ThoughtSpot stores data source credentials in the DataFlow metadata repository (Postgres). We encrypt sensitive information, like passwords or authentication tokens, using AES-128. We store the tokens with the metadata.
ThoughtSpot generates the key using the Java crypto extension package classes/methods, using cipher block chaining (CBC). We store the key as part of the DataFlow code itself.
If the ThoughtSpot cluster deploys on AWS infrastructure, you can leverage AWS Vault for storing the source passwords. Currently, we support AWS vault for Oracle, Netezza, Redshift, MySQL, PostgreSQL, and Amazon Aurora.
DataFlow has separate login credentials which contain username and password. These credentials are stored in DataFlow metadata repository by encrypting the password using AES-128.
|ThoughtSpot does not rotate the key; it remains static.|
DataFlow uses an embedded Postgres repository bundled as part of its installation for all metadata storage. Manage the start and shutdown of this repository service using DataFlow enable and disable commands.
By default, ThoughtSpot uses JDBC in pipe mode for data extraction through DataFlow for all relational data sources. In this process, the system creates a named pipe under the
/export/xvdb1/large_files/diyotta_agent_stage_dir/ directory. The JDBC extraction process pushes plain data to the named pipe in chunks and in parallel,
tsload as a service reads the chunked data from the pipe and loads it to the Falcon destination table. The source data does not persist to disk at any time. After completing the load process, the system deletes the named pipe from the staging directory.

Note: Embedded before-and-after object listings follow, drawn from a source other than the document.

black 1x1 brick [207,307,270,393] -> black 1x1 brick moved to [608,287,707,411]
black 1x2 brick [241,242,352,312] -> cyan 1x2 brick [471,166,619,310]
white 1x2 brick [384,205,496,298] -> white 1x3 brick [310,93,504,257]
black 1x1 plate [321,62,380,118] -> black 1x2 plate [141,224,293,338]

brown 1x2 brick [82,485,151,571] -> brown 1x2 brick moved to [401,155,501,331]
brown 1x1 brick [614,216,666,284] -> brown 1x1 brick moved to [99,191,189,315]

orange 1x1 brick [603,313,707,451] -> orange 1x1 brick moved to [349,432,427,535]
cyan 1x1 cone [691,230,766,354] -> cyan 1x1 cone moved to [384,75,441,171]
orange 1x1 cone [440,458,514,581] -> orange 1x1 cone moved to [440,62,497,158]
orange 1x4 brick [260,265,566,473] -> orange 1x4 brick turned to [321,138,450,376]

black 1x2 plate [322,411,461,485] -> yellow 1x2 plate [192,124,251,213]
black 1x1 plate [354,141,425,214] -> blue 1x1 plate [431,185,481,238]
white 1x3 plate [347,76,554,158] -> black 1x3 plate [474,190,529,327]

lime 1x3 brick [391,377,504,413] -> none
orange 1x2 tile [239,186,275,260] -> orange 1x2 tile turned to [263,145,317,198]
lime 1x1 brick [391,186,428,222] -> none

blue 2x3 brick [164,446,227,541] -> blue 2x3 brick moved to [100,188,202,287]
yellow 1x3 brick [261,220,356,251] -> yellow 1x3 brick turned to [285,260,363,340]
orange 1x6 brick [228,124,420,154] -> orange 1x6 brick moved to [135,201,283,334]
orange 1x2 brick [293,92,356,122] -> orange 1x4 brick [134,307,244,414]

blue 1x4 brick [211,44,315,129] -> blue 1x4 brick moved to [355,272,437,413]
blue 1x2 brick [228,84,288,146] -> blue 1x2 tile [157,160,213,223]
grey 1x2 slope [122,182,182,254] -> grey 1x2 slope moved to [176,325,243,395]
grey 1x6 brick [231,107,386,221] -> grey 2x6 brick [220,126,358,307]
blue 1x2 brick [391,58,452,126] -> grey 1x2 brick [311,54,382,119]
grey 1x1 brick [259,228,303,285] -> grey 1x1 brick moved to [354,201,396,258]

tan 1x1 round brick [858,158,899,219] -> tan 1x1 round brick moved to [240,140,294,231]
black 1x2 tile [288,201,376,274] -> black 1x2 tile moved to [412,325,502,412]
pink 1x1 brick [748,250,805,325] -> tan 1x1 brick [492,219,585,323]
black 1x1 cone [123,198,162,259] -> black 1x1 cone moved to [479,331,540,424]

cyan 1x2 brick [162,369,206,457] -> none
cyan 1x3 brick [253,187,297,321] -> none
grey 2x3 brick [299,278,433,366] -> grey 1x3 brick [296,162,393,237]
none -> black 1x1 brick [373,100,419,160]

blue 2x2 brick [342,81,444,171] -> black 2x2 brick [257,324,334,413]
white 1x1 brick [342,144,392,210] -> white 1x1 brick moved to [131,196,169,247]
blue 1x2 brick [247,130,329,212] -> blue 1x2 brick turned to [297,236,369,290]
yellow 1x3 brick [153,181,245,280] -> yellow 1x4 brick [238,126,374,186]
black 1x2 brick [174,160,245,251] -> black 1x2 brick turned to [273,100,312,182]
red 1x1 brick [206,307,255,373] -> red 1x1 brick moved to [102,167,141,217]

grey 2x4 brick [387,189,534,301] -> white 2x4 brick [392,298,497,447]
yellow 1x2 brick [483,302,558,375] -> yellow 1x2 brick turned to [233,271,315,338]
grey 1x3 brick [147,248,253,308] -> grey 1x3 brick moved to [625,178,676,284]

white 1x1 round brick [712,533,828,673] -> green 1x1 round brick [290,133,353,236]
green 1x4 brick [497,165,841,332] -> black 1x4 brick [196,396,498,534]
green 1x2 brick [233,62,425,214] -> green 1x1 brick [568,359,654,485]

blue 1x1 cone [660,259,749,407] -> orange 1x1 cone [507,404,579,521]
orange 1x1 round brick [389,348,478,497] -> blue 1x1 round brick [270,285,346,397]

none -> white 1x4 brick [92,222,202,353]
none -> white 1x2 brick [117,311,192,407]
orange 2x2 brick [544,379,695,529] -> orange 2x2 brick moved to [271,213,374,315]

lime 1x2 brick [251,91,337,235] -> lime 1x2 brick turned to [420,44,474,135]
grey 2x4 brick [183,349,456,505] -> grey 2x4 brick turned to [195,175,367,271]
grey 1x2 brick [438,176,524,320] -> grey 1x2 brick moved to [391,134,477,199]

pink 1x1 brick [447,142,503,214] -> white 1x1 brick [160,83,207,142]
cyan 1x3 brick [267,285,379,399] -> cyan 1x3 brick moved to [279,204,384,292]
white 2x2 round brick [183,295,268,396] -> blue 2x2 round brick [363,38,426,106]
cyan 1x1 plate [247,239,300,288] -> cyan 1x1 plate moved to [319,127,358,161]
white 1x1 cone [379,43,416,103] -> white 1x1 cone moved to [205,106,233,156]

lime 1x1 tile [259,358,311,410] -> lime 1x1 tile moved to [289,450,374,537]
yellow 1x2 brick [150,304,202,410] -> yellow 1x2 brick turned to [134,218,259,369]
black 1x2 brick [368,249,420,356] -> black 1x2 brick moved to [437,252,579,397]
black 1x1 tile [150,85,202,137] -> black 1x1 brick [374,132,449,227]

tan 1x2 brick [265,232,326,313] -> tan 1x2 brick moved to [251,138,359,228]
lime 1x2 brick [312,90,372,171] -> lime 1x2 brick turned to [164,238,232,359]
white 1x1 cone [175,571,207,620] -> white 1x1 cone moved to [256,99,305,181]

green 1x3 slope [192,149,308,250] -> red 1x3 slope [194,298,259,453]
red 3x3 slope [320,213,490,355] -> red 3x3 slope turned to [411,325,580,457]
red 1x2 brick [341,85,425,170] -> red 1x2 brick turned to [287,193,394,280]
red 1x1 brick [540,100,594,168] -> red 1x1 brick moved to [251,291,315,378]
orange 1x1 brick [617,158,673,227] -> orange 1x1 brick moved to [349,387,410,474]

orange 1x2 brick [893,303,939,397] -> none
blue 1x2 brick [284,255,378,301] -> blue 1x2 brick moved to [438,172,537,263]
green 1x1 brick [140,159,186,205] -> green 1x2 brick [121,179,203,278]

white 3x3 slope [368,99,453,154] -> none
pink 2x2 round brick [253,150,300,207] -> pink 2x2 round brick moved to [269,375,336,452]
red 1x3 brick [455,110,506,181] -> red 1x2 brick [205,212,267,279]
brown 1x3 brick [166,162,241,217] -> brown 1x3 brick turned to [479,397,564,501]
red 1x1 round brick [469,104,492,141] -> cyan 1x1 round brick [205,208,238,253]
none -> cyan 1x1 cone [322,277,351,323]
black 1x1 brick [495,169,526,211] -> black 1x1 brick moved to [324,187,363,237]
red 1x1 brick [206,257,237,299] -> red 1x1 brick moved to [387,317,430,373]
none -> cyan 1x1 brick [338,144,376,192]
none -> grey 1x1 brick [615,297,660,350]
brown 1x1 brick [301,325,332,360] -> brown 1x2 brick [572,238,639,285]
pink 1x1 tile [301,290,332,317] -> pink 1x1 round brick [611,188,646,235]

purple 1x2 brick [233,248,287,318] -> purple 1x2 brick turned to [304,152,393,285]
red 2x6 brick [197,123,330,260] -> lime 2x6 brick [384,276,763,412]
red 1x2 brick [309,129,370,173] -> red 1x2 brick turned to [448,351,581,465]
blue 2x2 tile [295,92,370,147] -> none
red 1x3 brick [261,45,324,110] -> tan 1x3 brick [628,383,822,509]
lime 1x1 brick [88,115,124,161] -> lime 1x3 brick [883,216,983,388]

When using Snowflake as the DataFlow source, the default extraction type is bulk export, and default extract mode is pipe. Here, DataFlow stages data to the Snowflake internal user stage and then exports to pipe.
You can override the extraction mode from the default pipe to file by using DataFlow sync properties. The JDBC process extracts all data to a
csv file as a plain text under the
/export/xvdb1/large_files/diyotta_agent_stage_dir/ directory, and provides the file as input to
tsload as a service. After completing the load process, the system deletes the intermediate staging file.